Paradise Lost God Quotes

God > Adam

Quote 1

"So will fall
He and his faithless progeny. Whose fault?
Whose but his own? Ingrate! He had of Me
All he could have; I made him just and right,
Sufficient to have stood, though free to fall" (3.95-9).

God makes it clear that Adam will fall through his own "fault." Even though this sounds like predestination, it's actually foreknowledge. God sees all events – past, present, and future – as simultaneous or present, including Adam's fall, which hasn't happened yet (in the poem). Just because God knows it will happen though doesn't mean he makes it happen; He knows how Adam himself will make it happen.

God

Quote 2

"advise him of his happy state—
Happiness in his power left free to will,
Left to his own free will, his will though free
Yet mutable" (5.234-7).

The repetition of "free will" in this passage points to its importance and centrality in the poem, but the tortured syntax makes the issue more complicated than a simple matter of emphasis.
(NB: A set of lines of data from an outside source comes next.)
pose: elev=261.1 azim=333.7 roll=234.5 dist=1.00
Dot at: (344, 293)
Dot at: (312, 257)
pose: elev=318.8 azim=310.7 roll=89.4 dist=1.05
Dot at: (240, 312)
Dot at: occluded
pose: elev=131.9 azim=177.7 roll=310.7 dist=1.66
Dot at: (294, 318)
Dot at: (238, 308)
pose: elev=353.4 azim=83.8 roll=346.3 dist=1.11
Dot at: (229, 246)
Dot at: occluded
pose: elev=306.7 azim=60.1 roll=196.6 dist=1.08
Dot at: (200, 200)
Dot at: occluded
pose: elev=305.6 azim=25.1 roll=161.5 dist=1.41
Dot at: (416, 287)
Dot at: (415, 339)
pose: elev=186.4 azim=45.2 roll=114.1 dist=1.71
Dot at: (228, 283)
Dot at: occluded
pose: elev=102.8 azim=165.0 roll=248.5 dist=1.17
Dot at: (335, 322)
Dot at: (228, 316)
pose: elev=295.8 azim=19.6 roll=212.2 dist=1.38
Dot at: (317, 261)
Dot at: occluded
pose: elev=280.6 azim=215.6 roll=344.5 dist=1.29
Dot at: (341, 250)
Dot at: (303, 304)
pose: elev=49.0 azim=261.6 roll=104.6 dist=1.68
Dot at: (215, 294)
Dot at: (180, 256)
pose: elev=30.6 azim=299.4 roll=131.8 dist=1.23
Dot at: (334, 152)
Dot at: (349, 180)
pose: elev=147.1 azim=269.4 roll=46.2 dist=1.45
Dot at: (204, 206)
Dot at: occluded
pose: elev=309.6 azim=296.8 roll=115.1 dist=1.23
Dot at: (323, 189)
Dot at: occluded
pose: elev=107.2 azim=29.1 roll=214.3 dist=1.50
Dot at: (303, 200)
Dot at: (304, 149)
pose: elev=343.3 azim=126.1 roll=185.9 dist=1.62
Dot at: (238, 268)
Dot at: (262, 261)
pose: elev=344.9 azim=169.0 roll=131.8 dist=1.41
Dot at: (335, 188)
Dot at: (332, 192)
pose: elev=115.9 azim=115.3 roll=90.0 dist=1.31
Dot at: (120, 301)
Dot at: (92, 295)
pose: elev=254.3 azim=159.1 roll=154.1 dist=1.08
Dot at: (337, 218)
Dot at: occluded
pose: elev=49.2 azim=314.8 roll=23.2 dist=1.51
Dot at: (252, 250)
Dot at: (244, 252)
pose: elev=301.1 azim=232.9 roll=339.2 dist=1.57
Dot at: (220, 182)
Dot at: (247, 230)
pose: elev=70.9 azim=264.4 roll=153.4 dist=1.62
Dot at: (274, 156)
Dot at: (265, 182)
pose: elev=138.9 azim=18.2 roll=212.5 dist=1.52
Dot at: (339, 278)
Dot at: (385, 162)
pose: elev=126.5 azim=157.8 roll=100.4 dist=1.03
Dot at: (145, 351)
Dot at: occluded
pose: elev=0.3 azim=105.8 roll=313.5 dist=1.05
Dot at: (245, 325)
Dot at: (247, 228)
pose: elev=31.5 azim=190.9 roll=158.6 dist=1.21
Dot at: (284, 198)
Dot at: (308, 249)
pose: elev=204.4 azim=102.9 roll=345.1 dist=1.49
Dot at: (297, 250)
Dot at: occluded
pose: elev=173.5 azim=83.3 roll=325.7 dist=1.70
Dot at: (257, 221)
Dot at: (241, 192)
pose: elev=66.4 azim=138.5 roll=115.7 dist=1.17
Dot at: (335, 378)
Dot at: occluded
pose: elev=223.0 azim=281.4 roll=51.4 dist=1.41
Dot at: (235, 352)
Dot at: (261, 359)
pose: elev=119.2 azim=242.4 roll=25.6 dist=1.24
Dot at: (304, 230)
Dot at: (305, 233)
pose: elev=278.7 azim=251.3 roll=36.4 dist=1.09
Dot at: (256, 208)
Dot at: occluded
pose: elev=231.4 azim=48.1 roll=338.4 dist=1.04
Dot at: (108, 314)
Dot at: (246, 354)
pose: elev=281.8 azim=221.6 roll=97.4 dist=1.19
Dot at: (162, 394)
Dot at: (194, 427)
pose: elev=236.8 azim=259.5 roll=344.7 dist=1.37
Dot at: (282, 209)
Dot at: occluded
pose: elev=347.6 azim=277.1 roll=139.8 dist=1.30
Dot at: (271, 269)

Adam can control his own happiness ("left free to will"), but free will can turn into something else if he's not careful. What exactly? We're not sure.

God

Quote 3

"No Decree of mine
Concurring to necessitate his Fall,
Or touch with lightest moment of impulse
His free Will, to her own inclining left
In even scale" (10.43-7)

God reiterates a point he's made throughout the poem. Not even the "lightest…impulse" from God has affected Adam and Eve's behavior. Note the importance God places on words associated with the fate versus free will debate: "decree," "necessitate," "impulse," and "inclining."